The term “nonbinary,” and an improved understanding of gender in general, are relatively recent developments—and ones that largely didn’t exist for much of your life. How, and to what extent, do you think this has influenced your fiction over the years?

It made me invent my own terminology, my own approach to gender—just as I had to do in living my life. A reader can see it most clearly in the four volume Bildungsroman, Difficulty at the Beginning, in which I take a character exactly my age and follow him from adolescence and on into early adulthood. Historical accuracy has always been extremely important to me, and the reader can see an evolving engagement with gender in my writing.

What does the title The Bridge mean to you?

It took me and my editor a long time to find that title. Please don’t forget what comes after the colon: Writing Across the Binary. The notion of the gender binary is very simple; binary means two, and in the binary, the two poles are male and female with nothing in between them. The term nonbinary is a broad umbrella; it can mean in between male and female, both male and female, neither male nor female, lots of different things, depending on the person using it. In my case, The Bridge means a connection between those two poles, a crossing over, a fluidity.

Then there’s another part to the metaphor. I grew up on an island in the middle of a river, and if you wanted to go anywhere, you had to cross a bridge, so bridges were very important in my early life. They have iconic significance in my psyche. I often dream of them.

How has your background influenced your writing more generally? To what extent does your own life influence your writing?

Questions like that usually translate into, “How much of your writing is autobiographical?” Most writers of mainstream fiction, myself included, begin with autobiographical strands of material, but if you’re going to keep on writing after a book or two, you run out of autobiography fairly quickly. A lot of non-writers think that everything in a novel is autobiographical no matter what the author says. That is a terrible way to read fiction.

In my most autobiographical work, Difficulty at the Beginning, the protagonist resembles me but is not me. In the earliest of the four books, Running, he resembles me the most, and then, gradually, he departs on his own track, as all good characters should. By the time that we get to Boston in the last book, he is absolutely different from me. If he were a real person, I would certainly have met him because we were both there at the same time and deeply involved in the anti-war movement, but he traveled in different circles from me and had totally different experiences.

Can you take us through the process of writing a book? What do you do first?

● ● ●

* WORK INSTRUCTIONS
a) Using the interview above, answer yes or no to each statement and quote the exact words that decide it: (i) The writer grew up on an island in the middle of a river. (ii) Difficulty at the Beginning is made up of three volumes. (iii) The main character resembles the writer most in the last book, set in Boston.
b) Translate this sentence from the interview above into Spanish: "It took me and my editor a long time to find that title."

* Chart reading data
● ● ●

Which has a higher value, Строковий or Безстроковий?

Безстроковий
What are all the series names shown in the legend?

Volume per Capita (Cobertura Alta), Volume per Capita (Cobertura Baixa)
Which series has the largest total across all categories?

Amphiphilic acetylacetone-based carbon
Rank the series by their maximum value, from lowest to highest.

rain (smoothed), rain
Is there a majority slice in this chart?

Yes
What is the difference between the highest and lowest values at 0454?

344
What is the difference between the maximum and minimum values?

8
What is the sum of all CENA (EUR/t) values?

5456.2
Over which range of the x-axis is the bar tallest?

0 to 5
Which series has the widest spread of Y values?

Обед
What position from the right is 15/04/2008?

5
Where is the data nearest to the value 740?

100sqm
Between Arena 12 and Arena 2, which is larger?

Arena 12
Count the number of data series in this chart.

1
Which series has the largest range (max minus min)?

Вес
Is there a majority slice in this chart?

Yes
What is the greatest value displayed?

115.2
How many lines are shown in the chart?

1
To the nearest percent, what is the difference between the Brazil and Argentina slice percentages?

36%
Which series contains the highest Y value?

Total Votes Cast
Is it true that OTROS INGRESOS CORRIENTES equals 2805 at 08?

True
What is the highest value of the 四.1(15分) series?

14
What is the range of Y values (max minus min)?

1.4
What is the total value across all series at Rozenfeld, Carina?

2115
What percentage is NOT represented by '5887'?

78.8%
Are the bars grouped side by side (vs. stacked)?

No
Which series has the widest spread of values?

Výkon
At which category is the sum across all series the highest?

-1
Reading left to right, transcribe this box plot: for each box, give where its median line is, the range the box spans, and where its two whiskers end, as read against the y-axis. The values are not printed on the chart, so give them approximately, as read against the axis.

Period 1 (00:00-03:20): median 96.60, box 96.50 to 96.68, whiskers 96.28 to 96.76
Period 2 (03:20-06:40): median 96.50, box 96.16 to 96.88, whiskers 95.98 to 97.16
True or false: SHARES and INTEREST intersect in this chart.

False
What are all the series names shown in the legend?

● ● ●

* ANSWER SET
a)
(i) Yes: "I grew up on an island in the middle of a river"
(ii) No: "the four volume Bildungsroman, Difficulty at the Beginning"
(iii) No: "In the earliest of the four books, Running, he resembles me the most"

b) A mi editor y a mí nos llevó mucho tiempo encontrar ese título.